TO DO: In the records, find each line where "about" occurs, and copy it.

Start of INFORMATION SUPPLIED

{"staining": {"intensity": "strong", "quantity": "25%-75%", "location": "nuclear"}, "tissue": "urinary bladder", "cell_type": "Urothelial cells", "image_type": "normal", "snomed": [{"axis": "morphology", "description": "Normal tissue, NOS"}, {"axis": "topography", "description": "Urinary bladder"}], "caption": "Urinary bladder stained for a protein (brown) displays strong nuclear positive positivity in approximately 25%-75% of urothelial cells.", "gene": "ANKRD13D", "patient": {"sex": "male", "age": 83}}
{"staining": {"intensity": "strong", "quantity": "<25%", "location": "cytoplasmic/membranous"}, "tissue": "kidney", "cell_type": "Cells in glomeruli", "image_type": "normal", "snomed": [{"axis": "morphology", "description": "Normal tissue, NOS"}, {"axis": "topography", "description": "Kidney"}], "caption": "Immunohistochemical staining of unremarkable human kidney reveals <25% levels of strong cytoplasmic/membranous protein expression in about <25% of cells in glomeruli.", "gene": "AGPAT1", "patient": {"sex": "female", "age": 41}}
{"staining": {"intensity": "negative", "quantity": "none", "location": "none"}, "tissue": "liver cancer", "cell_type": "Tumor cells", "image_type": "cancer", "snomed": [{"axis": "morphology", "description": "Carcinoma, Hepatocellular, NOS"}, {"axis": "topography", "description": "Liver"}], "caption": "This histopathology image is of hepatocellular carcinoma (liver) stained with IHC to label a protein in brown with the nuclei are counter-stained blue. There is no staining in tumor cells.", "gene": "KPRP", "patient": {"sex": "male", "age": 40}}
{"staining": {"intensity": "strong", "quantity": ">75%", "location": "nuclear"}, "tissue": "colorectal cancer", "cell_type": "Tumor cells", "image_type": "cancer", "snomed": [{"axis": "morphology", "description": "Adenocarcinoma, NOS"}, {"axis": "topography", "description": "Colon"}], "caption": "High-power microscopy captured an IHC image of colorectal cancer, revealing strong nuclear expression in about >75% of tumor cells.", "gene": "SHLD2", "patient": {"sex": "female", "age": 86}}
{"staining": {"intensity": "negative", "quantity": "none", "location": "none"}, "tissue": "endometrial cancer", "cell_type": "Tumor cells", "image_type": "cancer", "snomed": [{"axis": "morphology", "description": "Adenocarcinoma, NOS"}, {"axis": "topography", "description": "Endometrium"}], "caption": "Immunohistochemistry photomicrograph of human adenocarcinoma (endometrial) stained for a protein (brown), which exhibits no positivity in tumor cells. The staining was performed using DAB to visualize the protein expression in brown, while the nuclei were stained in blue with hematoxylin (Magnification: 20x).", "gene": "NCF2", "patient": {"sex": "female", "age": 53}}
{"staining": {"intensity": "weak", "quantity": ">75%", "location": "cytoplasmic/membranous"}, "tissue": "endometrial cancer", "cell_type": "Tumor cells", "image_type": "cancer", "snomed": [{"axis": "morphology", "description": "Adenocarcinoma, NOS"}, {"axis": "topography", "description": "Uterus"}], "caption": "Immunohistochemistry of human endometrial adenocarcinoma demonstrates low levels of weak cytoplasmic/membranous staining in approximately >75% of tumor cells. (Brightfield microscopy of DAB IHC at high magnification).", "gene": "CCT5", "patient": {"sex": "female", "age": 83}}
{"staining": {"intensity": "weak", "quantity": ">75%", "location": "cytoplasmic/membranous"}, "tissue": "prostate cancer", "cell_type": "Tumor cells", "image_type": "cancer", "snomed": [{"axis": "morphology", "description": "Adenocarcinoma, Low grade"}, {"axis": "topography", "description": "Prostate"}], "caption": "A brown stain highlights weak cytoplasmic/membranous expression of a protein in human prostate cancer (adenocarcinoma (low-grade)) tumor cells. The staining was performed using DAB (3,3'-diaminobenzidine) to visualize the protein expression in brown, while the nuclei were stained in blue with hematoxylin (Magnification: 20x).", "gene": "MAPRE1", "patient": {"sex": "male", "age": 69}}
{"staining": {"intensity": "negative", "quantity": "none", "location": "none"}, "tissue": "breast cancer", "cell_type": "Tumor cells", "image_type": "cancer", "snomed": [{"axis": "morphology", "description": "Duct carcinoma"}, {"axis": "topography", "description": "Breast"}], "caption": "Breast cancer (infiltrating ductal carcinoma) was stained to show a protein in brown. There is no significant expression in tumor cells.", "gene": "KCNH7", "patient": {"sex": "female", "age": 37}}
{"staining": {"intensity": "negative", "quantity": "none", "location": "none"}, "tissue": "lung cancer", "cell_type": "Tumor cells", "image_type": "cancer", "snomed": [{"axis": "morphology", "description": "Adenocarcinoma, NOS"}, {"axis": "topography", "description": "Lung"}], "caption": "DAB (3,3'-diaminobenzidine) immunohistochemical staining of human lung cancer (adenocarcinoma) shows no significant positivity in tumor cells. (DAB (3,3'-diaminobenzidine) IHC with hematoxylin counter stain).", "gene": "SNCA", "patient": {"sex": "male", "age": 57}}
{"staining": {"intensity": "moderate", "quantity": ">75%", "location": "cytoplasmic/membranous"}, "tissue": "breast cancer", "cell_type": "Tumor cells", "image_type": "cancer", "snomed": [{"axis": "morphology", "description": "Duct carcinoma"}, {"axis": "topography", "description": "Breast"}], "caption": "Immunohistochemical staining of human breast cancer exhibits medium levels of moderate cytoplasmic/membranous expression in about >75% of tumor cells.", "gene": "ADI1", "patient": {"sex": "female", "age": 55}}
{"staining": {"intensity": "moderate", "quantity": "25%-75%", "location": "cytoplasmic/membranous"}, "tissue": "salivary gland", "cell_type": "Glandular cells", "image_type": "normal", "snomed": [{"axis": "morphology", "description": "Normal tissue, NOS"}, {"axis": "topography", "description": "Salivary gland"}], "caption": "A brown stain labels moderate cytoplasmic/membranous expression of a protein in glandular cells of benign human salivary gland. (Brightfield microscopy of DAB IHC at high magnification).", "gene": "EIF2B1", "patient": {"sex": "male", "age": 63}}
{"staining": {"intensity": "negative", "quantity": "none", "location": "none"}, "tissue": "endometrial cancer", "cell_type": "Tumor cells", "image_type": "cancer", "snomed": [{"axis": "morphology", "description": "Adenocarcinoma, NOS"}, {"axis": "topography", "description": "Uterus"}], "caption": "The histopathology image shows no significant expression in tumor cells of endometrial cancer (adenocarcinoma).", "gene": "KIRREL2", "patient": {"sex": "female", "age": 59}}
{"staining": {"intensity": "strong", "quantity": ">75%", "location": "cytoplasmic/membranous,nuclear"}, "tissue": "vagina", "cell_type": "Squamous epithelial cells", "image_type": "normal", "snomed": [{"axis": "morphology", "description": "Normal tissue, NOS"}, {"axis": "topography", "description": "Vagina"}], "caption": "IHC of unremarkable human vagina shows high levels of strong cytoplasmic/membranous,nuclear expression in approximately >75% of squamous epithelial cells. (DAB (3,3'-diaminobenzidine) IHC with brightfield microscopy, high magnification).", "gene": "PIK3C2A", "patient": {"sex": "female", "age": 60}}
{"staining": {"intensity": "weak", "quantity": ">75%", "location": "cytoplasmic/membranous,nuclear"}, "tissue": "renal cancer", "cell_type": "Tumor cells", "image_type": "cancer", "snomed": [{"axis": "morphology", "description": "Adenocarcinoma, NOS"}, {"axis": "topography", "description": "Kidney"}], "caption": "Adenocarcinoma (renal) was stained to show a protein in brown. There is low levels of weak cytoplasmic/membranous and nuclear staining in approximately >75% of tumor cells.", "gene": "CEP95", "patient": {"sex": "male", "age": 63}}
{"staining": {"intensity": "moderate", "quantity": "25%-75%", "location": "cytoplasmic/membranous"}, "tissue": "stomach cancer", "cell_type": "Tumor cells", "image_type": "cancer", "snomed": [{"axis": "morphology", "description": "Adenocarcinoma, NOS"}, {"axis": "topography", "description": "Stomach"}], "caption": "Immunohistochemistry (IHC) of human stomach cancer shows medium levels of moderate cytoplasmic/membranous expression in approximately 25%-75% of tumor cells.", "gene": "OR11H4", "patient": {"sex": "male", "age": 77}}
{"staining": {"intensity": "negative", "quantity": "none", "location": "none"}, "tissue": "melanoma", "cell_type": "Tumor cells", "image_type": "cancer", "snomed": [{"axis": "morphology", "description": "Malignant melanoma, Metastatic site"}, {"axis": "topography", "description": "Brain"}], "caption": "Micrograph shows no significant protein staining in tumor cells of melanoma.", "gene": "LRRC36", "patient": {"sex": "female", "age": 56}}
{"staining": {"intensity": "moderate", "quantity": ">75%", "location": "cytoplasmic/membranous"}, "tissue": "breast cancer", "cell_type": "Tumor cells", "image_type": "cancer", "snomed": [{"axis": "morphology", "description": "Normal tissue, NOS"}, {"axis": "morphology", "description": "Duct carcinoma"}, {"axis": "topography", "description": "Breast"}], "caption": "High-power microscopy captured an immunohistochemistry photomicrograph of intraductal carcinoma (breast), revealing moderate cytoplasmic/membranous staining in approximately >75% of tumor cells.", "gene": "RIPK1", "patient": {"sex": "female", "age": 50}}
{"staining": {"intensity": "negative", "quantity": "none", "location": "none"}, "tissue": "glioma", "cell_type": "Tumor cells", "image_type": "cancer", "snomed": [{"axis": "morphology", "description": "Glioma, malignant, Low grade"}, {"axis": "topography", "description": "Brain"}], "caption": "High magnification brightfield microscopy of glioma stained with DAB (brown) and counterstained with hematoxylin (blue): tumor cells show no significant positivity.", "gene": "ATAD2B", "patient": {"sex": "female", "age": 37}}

End of INFORMATION SUPPLIED

WRITTEN SOLUTION:
{"staining": {"intensity": "strong", "quantity": "<25%", "location": "cytoplasmic/membranous"}, "tissue": "kidney", "cell_type": "Cells in glomeruli", "image_type": "normal", "snomed": [{"axis": "morphology", "description": "Normal tissue, NOS"}, {"axis": "topography", "description": "Kidney"}], "caption": "Immunohistochemical staining of unremarkable human kidney reveals <25% levels of strong cytoplasmic/membranous protein expression in about <25% of cells in glomeruli.", "gene": "AGPAT1", "patient": {"sex": "female", "age": 41}}
{"staining": {"intensity": "strong", "quantity": ">75%", "location": "nuclear"}, "tissue": "colorectal cancer", "cell_type": "Tumor cells", "image_type": "cancer", "snomed": [{"axis": "morphology", "description": "Adenocarcinoma, NOS"}, {"axis": "topography", "description": "Colon"}], "caption": "High-power microscopy captured an IHC image of colorectal cancer, revealing strong nuclear expression in about >75% of tumor cells.", "gene": "SHLD2", "patient": {"sex": "female", "age": 86}}
{"staining": {"intensity": "moderate", "quantity": ">75%", "location": "cytoplasmic/membranous"}, "tissue": "breast cancer", "cell_type": "Tumor cells", "image_type": "cancer", "snomed": [{"axis": "morphology", "description": "Duct carcinoma"}, {"axis": "topography", "description": "Breast"}], "caption": "Immunohistochemical staining of human breast cancer exhibits medium levels of moderate cytoplasmic/membranous expression in about >75% of tumor cells.", "gene": "ADI1", "patient": {"sex": "female", "age": 55}}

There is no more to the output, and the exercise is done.